Caritas Europa Recommendations (1) This means first of all to recognize and make visible the role of volunteers and their contribution to society.
Caritas Europa Recommendations (2) It also means that in every country a legal framework should exist that provides basic legal recognition of, and legal protection for volunteers, taking into account the specificity of volunteering while avoiding to impose too many restrictions or too much administrative burden that would hinder volunteering instead of promoting it.
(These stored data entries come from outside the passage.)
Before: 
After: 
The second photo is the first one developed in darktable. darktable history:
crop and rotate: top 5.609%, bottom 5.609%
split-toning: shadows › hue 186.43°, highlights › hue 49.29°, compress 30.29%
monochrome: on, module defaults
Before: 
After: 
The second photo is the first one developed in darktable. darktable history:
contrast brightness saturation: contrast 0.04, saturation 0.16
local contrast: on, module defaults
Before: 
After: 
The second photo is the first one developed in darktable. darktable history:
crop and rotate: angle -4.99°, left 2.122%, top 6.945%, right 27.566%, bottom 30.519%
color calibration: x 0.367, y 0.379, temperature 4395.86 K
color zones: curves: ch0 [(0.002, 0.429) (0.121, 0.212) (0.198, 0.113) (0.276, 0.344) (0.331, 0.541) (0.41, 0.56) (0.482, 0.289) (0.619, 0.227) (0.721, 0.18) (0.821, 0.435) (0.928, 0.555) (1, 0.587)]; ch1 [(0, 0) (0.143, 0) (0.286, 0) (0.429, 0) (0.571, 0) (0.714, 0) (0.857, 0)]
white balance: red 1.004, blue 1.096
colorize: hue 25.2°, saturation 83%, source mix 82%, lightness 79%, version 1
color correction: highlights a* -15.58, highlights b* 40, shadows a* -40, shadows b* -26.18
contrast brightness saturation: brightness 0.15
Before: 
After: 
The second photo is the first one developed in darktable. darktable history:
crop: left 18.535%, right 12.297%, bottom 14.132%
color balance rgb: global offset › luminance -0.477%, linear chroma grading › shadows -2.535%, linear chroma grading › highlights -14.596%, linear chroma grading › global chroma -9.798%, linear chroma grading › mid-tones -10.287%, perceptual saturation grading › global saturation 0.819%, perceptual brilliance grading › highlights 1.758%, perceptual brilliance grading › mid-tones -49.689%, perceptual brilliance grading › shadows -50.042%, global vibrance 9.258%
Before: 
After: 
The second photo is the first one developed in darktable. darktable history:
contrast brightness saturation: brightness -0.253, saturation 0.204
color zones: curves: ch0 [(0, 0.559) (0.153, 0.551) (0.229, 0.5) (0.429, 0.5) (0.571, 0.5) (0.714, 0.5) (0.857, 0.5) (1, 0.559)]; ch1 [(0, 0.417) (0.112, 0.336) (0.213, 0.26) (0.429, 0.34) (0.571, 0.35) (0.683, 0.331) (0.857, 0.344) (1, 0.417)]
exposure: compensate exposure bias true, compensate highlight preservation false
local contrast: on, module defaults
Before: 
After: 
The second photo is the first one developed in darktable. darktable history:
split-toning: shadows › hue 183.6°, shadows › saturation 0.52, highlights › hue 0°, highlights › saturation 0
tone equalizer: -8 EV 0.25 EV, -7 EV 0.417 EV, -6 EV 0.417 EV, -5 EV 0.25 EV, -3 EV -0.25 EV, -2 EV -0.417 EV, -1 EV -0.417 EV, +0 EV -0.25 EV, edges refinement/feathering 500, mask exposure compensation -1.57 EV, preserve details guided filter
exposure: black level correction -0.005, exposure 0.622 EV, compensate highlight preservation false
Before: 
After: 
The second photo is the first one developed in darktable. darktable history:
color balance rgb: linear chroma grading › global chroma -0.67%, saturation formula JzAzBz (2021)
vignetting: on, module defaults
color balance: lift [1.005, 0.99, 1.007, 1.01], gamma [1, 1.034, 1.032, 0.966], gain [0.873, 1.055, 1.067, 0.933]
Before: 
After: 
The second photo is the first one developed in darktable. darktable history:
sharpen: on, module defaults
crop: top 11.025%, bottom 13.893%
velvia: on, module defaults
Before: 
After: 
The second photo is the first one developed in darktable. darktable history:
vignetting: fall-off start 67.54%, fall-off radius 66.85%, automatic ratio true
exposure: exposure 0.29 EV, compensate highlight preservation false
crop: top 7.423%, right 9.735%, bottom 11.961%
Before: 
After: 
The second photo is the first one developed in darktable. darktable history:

Caritas Europa Recommendations (3) It implies the need to strengthen support structures that offer training and accompaniment for volunteers. The quality and added value of volunteering also depend on the quality of the support that volunteers receive.
Caritas Europa Recommendations (4) Special attention should be given to volunteering initiatives that empower poor and excluded people by taking up a role in society –also giving them the opportunity to volunteer on their turn-, as well as to initiatives that introduce new forms of volunteering and of volunteer exchanges within the European as well as within the global context.
Caritas Europa Recommendations (5) At the same time though, the European Institutions and national political bodies should remain vigilant that volunteering should not be instrumentalised as a form of cheap labour, replacing paid work. Neither should it be instrumentalised to substitute the duties of governments or local authorities in the areas of health care, social services or social work, or in international cooperation.
Strasbourg, 2 – 5 Dec. 2011 Closing event: Reiterate the aforementioned demands and bring them once again to the attention of the European Institutions, both from the European Union and the Council of Europe.